Populations and communities as fluid on a landscape under nonstationary environmental change
Recognition that temporal environmental variation is nonstationary, i.e. shows no long-term stability, calls into question the utility of traditional approaches to the study of populations and communities. Populations defined by the organisms at a particular place, such as a given area of land, are open to migration, and major population shifts may occur with long-term temporal environmental change. Study of a fixed location might give a misleading picture of the organisms’ environmental requirements, evolutionary pressures and population dynamics. It seems better to recognize populations as fluid on a landscape. A moving population might experience a very different environment than a static one, and environmental fluctuations might have very different roles in these two situations. Moreover, predictions about population dynamics and population persistence might be very different. These issues were investigated for models of populations experiencing nonstationary change on a spatially structured landscape using analytical and simulation techniques. New concepts and quantitative tools were developed for a better understanding of spatially fluid populations. Especially useful is the environment realized by a population as it moves on the landscape determined by weighting local environmental frequencies by local population densities.

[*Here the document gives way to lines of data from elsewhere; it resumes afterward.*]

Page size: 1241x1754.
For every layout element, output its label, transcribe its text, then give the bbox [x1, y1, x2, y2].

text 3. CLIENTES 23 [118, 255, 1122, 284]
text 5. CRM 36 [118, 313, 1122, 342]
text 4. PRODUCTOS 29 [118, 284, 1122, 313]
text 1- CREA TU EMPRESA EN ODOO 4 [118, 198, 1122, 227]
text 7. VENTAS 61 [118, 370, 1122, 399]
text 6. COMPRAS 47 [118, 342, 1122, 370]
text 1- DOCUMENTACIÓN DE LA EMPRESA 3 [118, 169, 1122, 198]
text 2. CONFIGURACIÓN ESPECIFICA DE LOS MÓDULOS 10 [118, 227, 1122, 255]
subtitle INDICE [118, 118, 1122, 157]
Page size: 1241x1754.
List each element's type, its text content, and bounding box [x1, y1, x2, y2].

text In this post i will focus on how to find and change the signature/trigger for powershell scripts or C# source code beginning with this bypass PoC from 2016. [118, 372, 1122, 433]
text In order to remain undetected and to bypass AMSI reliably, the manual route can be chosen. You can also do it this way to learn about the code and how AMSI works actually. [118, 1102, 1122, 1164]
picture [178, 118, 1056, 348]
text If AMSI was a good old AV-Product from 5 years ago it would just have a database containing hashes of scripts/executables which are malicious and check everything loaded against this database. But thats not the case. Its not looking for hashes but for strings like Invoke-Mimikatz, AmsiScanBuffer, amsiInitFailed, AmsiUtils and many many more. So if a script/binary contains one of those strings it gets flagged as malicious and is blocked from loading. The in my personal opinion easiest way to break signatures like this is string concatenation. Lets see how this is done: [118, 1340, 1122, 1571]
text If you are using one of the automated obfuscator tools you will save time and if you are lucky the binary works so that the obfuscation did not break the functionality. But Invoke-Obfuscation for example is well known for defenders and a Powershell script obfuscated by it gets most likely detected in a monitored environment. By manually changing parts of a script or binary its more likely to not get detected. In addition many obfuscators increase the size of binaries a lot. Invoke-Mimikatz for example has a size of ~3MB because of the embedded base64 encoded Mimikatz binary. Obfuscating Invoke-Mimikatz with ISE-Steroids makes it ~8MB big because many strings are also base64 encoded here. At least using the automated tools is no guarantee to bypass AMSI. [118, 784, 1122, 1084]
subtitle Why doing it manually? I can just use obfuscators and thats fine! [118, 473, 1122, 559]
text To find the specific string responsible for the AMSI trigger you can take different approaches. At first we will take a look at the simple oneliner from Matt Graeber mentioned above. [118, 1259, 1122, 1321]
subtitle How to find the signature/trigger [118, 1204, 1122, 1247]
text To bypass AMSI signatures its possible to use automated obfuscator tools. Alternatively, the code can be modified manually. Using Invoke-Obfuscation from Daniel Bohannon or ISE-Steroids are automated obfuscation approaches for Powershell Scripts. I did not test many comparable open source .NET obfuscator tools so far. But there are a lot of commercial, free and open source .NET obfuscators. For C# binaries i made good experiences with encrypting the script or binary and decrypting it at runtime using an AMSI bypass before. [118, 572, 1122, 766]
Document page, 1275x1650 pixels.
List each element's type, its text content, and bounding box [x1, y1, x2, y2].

The realized environment can be very different from the environment at anyone place, and from the average on the landscape. Generally, the realized environment is much more favorable to the population than the average environment, and shows a different pattern of temporal fluctuations. The realized environment can be stationary even though temporal variation at any given locality is profoundly nonstationary. This outcome can occur when the nonstationary temporal change has a spatial analogue. However, the stationary environment experienced by a population differs from the experienced environment under stationary change, and implies that the realized environment may often be suboptimal. More generally, realized environments remain nonstationary, but are closer to stationarity than local environments. A long-term view of populations that emphasizes fluidity on a landscape can lead to a very different view of population dynamics, population viability and species interactions. Although this population concept raises major challenges for empirical study, it might resolve some of the paradoxes and conceptual difficulties of populations defined by a place. Extending this idea to communities is likely to lead to even more insight as the fluid nature of the associates of a species on a landscape, and its consequences, are better understood.